You're too focused on the "game predicts user input" part. Inputs are polled 60 times within a second (for a 60fps game). The game doesn't need some super complex logic which looks into all possible scenarios and decide what is the most likely one. If the game just assume "all players are pressing the exact same buttons they did 16.6ms ago" they will be right most of the time. Think about how many button presses you do every second, and how far is that from 60.
With 4 players, the game will be wrong more often and it will take longer to calculate the new state from though.
You have a state and you have a set of inputs. There should only be one outcome.
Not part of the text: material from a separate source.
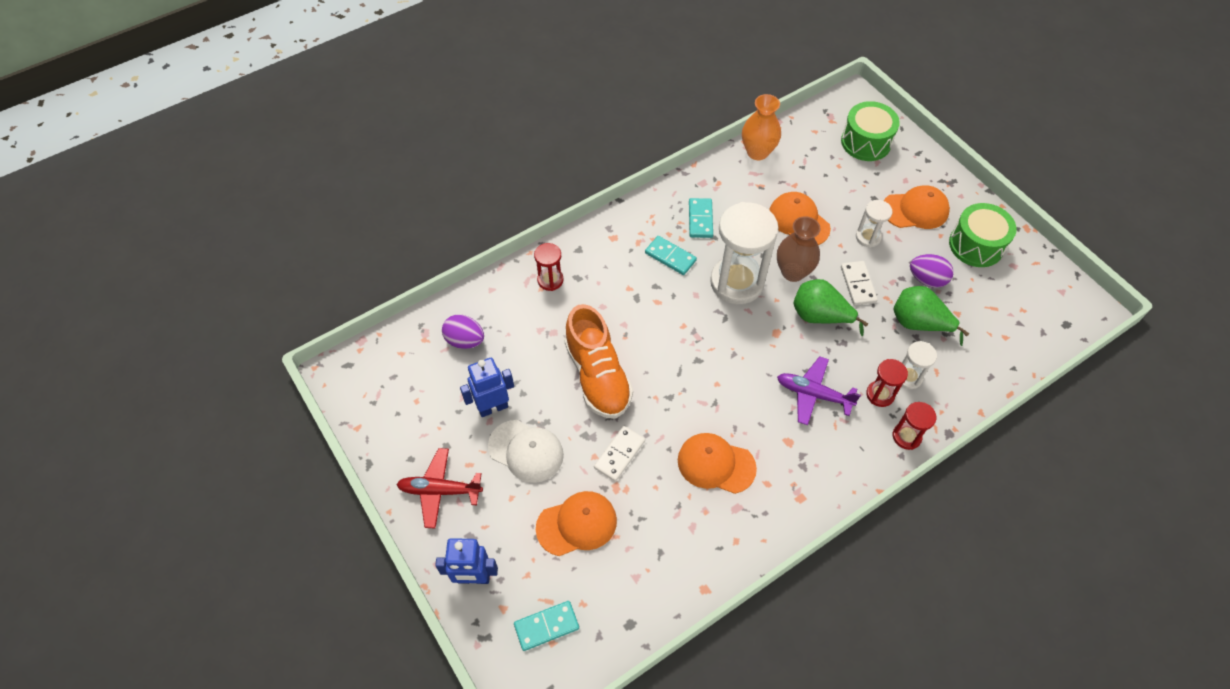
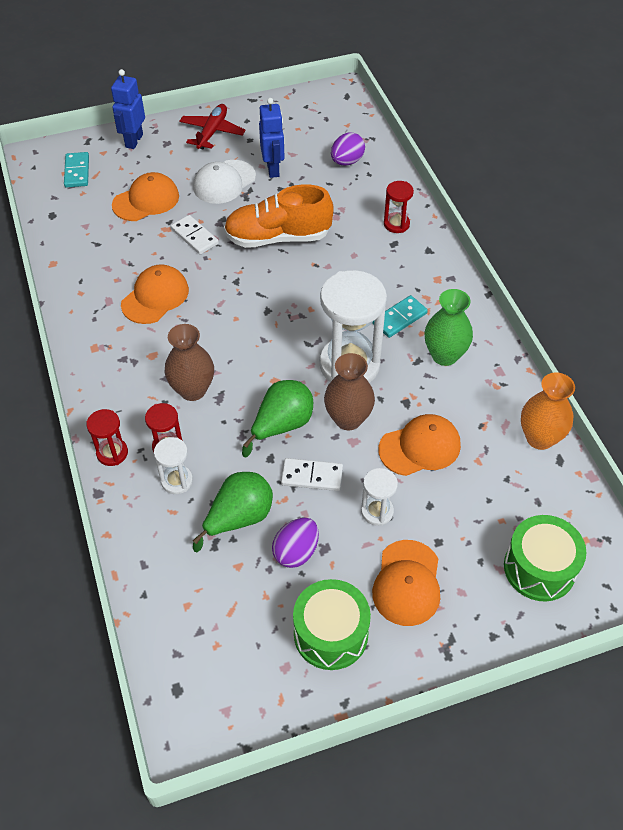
camera: 105 degrees right, 5 degrees down
orange cap [536,491,617,556] -> orange cap turned 120 degrees counterclockwise [112,172,179,221]
turquoise domino [689,198,713,238] -> green vase [424,289,473,366]
purple plane [777,356,861,425] -> brown vase [165,324,214,401]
ex: State: all characters are on the ground, Input: Player 1 pressed dpad right, Player 2 and 4 did nothing, Player 3 pressed jump button. Outcome: character 1 moved to the left and started the walking animation, character 2 and 4 are on the same place, Player 3 moved up and started the jumping animation.
Then a lag happens and the game assumes they continued the same. Single outcome: Char 1 moved even more to the left and 3 even more up.
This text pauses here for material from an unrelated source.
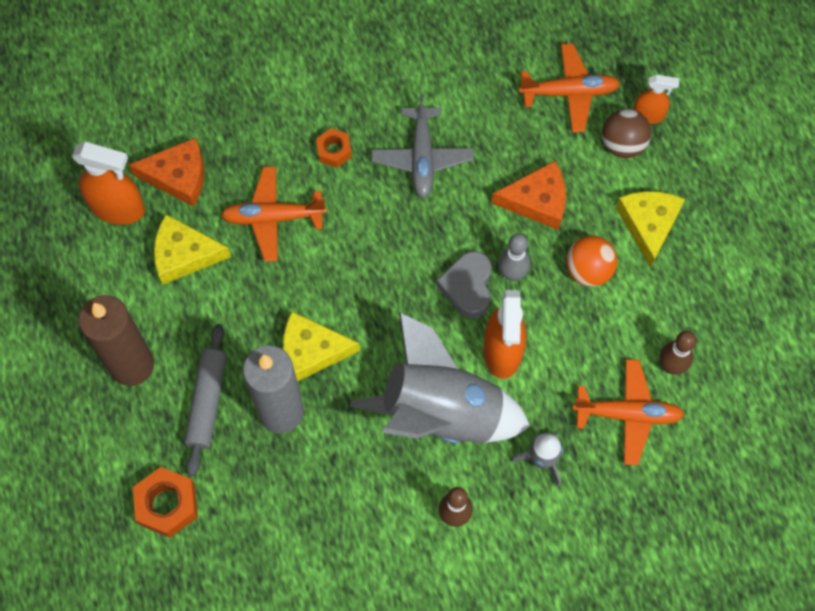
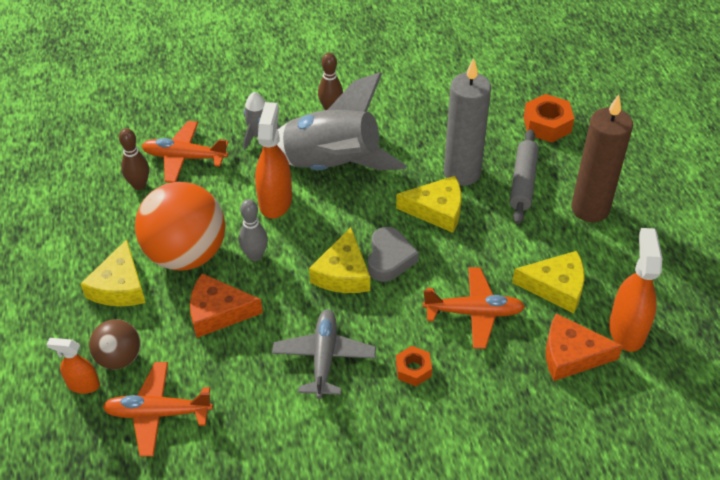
camera: 175 degrees left, 20 degrees down
orange spray bottle [72,142,145,225] -> orange spray bottle turned 75 degrees clockwise [609,228,663,352]
grey heart [436,251,492,319] -> grey heart moved to [368,227,419,282]
orange ball [566,236,617,287] -> orange ball [135,182,225,270], size x1.91
none -> yellow cheese [309,227,370,293]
Then the game receives the inputs and after a while Player 1 pressed jump button too. Then the game rewind the assumptions to the frame it predicted wrong and recalculate the outcome: Char 1 moved even more to the left and up, while 3 even more up.
Problem is that if the game is on Frame 6 and it predicted Frame 3 wrong, for example, then it has to recalculate the correct state for Frames 3, 4, 5, 6 AND 7 before it can display the 7th frame. So it needs the headroom to calculate 5 states and still have time to render the frame within 16.6ms or the game will freeze (assuming 60fps).